L’article suivant est inséré:

«Article 6 bis

1. Par dérogation à l’article 6, paragraphes 1 et 2, les autorités compétentes d’un État membre peuvent autoriser le déblocage de certains fonds ou ressources économiques gelés appartenant à une personne physique ou morale, une entité ou un organisme inscrit sur la liste figurant en annexe, ou la mise de certains fonds ou ressources économiques à la disposition d’une personne physique ou morale, d’une entité ou d’un organisme inscrit sur la liste figurant en annexe, dans des conditions qu’elles jugent appropriées, après avoir établi que la fourniture de ces fonds ou ressources économiques est nécessaire à des fins humanitaires, telles que l’acheminement d’une assistance ou la facilitation de cet acheminement, y compris en ce qui concerne les fournitures médicales et de denrées alimentaires, le transfert de travailleurs humanitaires et de l’aide connexe, ou des évacuations hors du Myanmar/de la Birmanie.
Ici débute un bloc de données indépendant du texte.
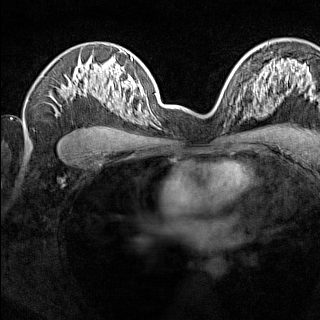
Breast MRI (dynamic contrast-enhanced), one axial slice. Slice 97 of 160 in the series (ordered by position). Dynamic contrast-enhanced series, time point 2 of 7 at this slice position (early post-contrast). 1.5 T. TE 1.8 ms, TR 5 ms. 1 mm slice thickness. 320 × 320 image matrix, field of view 275 × 275 mm. Female patient.
Structures marked on this image (semi-automatic segmentation, software-assisted and operator-edited):
- enhancing-tissue mask used for the functional tumour volume (all voxels passing the contrast-enhancement thresholds inside the analysis volume; usually the tumour): bounding box (x1, y1, x2, y2) in pixels: (238, 91, 245, 111)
2. L’État membre concerné informe les autres États membres et la Commission de toutes les autorisations accordées en vertu du présent article dans un délai de quatre semaines suivant l’autorisation.»

Article 2

La présente décision entre en vigueur le jour de sa publication au Journal officiel de l’Union européenne.

Fait à Bruxelles, le .22 mars 2021.

Par le Conseil

Le président

J. BORRELL FONTELLES


(1) Décision 2013/184/PESC du Conseil du 22 avril 2013 concernant les mesures restrictives à l’encontre du Myanmar/de la Birmanie et abrogeant la décision 2010/232/PESC (JO L 111 du 23.4.2013, p. 75).